» **DIRECTIONS**: Copy nothing from the entries below except the lines from the one containing "focal_35mm: 225" through the one containing "focal_mm: 150", and copy those exactly.

Dataset records
◆ ◆ ◆ ◆ ◆ ◆ ◆

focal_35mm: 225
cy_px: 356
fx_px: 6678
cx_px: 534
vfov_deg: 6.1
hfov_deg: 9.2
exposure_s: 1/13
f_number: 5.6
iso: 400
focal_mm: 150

◆ ◆ ◆ ◆ ◆ ◆ ◆

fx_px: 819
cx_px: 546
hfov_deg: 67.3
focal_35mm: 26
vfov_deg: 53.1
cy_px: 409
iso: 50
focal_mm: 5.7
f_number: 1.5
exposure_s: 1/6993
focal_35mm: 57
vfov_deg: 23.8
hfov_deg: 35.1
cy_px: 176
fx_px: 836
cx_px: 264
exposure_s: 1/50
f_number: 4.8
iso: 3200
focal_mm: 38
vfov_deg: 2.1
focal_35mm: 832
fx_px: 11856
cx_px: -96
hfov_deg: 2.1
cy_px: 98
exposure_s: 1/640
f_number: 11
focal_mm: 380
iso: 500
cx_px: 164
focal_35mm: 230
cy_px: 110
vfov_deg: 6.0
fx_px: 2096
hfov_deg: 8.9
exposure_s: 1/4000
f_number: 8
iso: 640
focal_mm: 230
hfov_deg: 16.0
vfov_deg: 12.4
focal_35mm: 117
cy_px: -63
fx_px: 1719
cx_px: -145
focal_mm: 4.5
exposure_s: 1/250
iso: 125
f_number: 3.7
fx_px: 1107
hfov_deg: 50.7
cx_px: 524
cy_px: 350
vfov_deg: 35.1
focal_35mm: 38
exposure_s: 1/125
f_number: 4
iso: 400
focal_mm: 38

◆ ◆ ◆ ◆ ◆ ◆ ◆

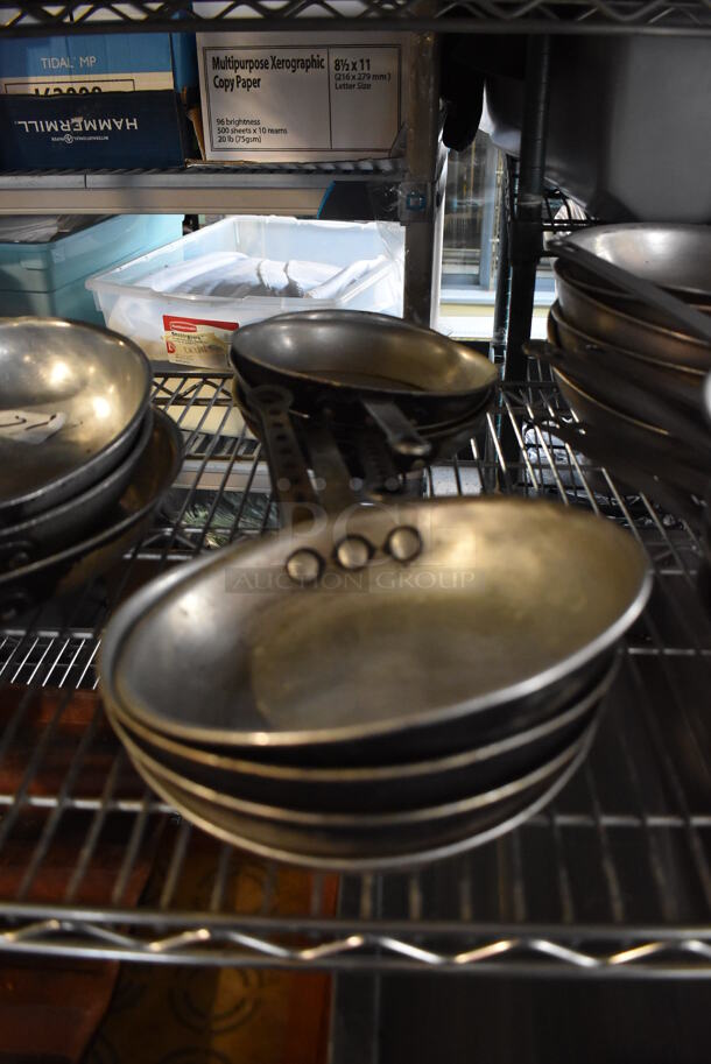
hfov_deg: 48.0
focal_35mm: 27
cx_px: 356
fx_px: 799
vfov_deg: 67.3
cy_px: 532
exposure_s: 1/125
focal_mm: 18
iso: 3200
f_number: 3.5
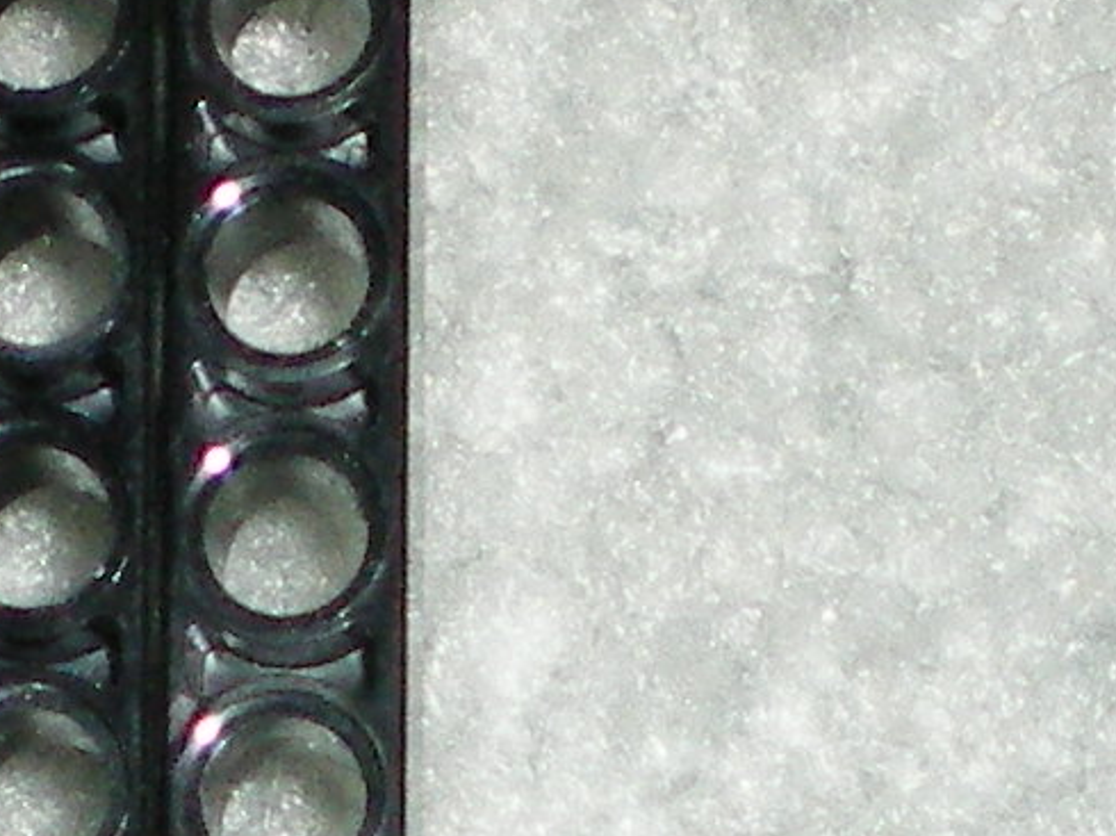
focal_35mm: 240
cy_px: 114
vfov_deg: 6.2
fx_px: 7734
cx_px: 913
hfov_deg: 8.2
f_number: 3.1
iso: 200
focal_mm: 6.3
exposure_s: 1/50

◆ ◆ ◆ ◆ ◆ ◆ ◆

» **EXERCISE RESPONSE**:
focal_35mm: 225
cy_px: 356
fx_px: 6678
cx_px: 534
vfov_deg: 6.1
hfov_deg: 9.2
exposure_s: 1/13
f_number: 5.6
iso: 400
focal_mm: 150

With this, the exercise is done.